Why do we need two ensures clauses instead of one like ensures index != -1 <==> target in a[..]?

Try writing the spec this way. It’s actually a valid spec — but it’s weaker. It tells you whether the target is present, but in the found case, it doesn’t tell you where. The caller gets back an index but has no guarantee that a[index] == target. Our two-clause spec gives strictly more information.

Exercise 4

Binary search is \(O(\log n)\). Can you express this as a decreases clause in Dafny?
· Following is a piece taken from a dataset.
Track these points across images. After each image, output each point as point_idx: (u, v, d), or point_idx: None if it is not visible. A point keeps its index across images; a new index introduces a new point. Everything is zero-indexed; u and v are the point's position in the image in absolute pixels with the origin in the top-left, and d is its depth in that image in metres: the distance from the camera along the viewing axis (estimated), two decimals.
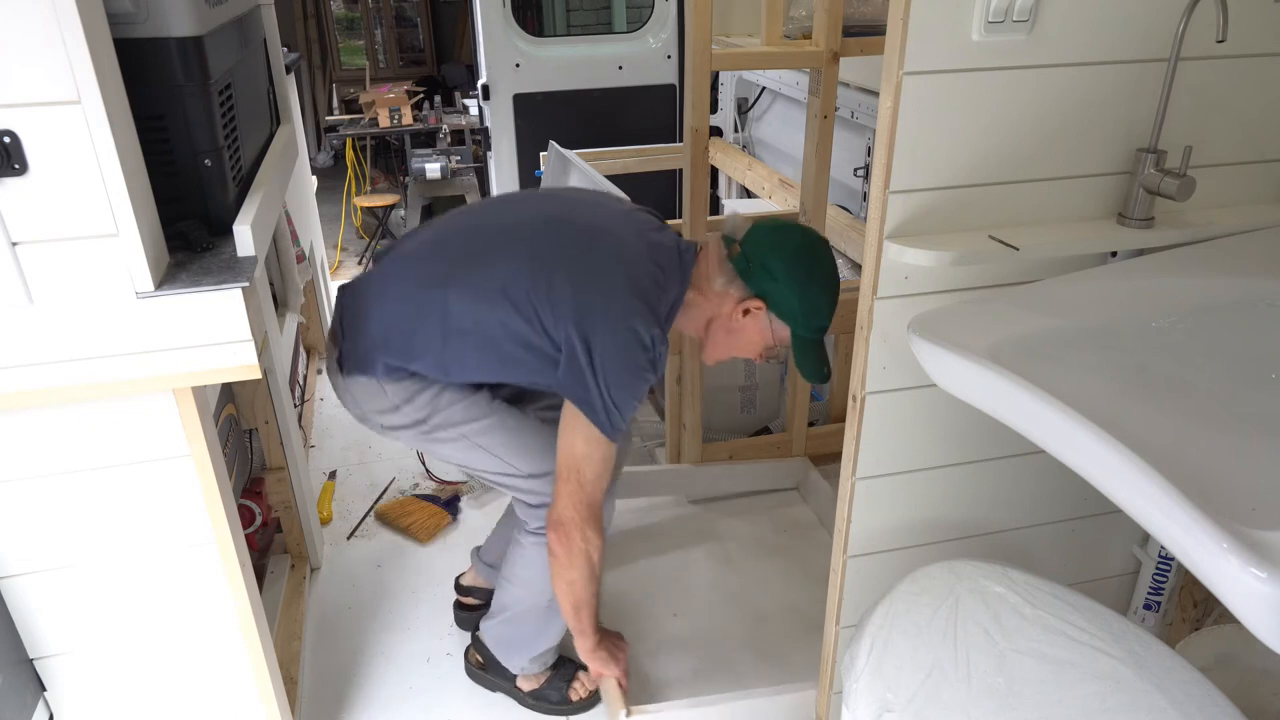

Add decreases hi - lo to the loop:

  while lo <= hi
    invariant 0 <= lo <= a.Length
    invariant -1 <= hi < a.Length
    invariant forall k :: 0 <= k < lo ==> a[k] != target
    invariant forall k :: hi < k < a.Length ==> a[k] != target
    decreases hi - lo
  {
    var mid := (lo + hi) / 2;
    if a[mid] == target {
      return mid;
    } else if a[mid] < target {
      lo := mid + 1;
    } else {
      hi := mid - 1;
    }
  }

Why does hi - lo decrease in every branch? In the a[mid] < target branch, lo increases to mid + 1, so hi - lo decreases. In the a[mid] > target branch, hi decreases to mid - 1, so hi - lo decreases. In the a[mid] == target branch, we return immediately, so the loop doesn’t continue.

Note that decreases doesn’t directly express \(O(\log n)\) — it only proves termination. But the connection is there: hi - lo starts at \(n - 1\) and roughly halves each iteration (since mid is the midpoint), so it reaches 0 after about \(\log_2 n\) steps. Dafny doesn’t reason about runtime complexity, but the decreases clause captures the same quantity that the complexity analysis uses.